— Your goal —
Read the data, and whenever a line holds the word "action", report that line.

Dataset below:

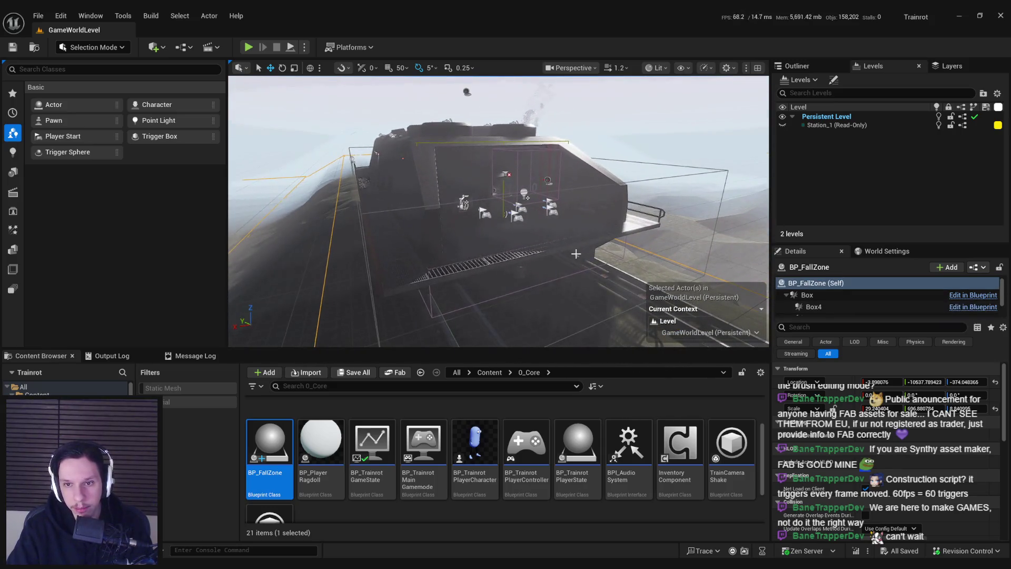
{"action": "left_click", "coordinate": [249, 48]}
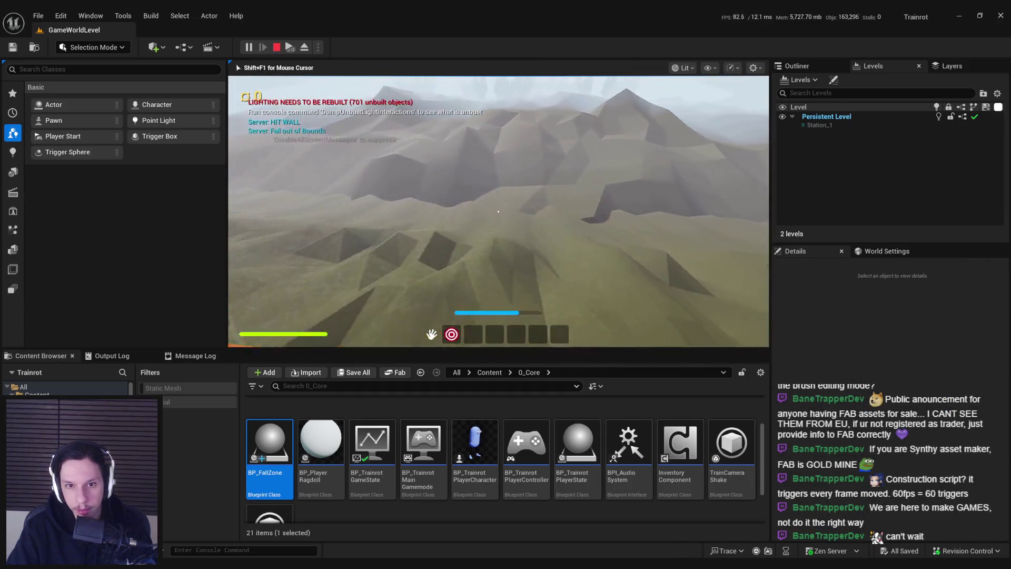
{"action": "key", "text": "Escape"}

End of Dataset.
Dataset below:

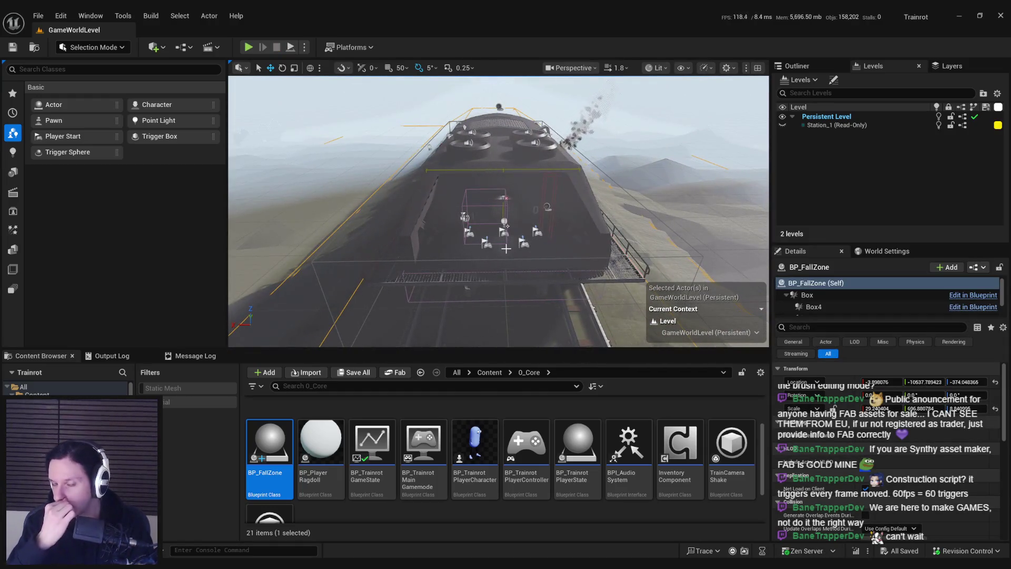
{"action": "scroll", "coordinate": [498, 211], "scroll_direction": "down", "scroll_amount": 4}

End of Dataset.
Dataset below:

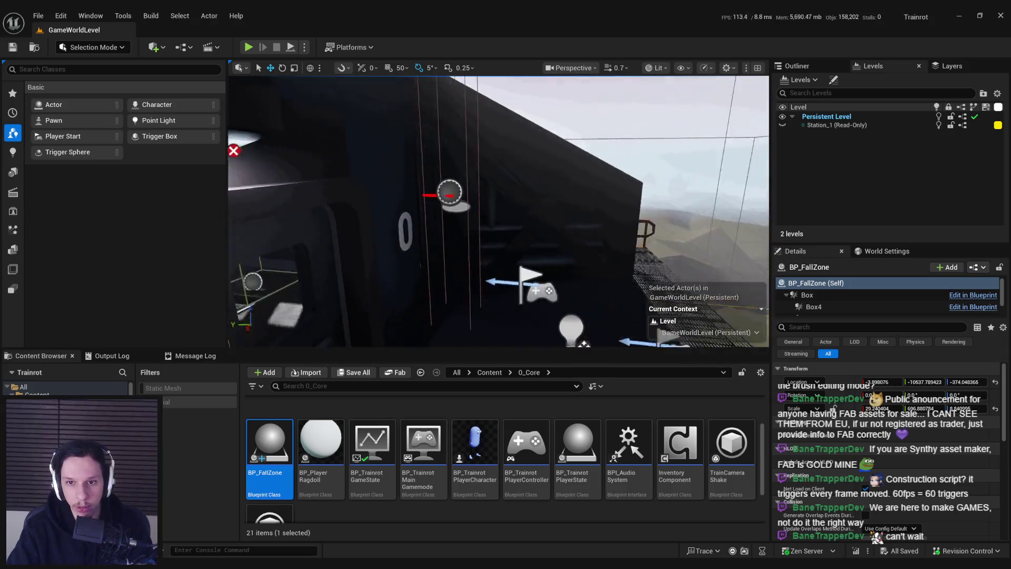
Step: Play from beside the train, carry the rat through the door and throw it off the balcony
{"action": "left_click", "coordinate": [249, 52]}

End of Dataset.

— Answer to this task —
{"action": "left_click", "coordinate": [249, 48]}
{"action": "key", "text": "Escape"}
{"action": "scroll", "coordinate": [498, 211], "scroll_direction": "down", "scroll_amount": 4}
{"action": "left_click", "coordinate": [249, 52]}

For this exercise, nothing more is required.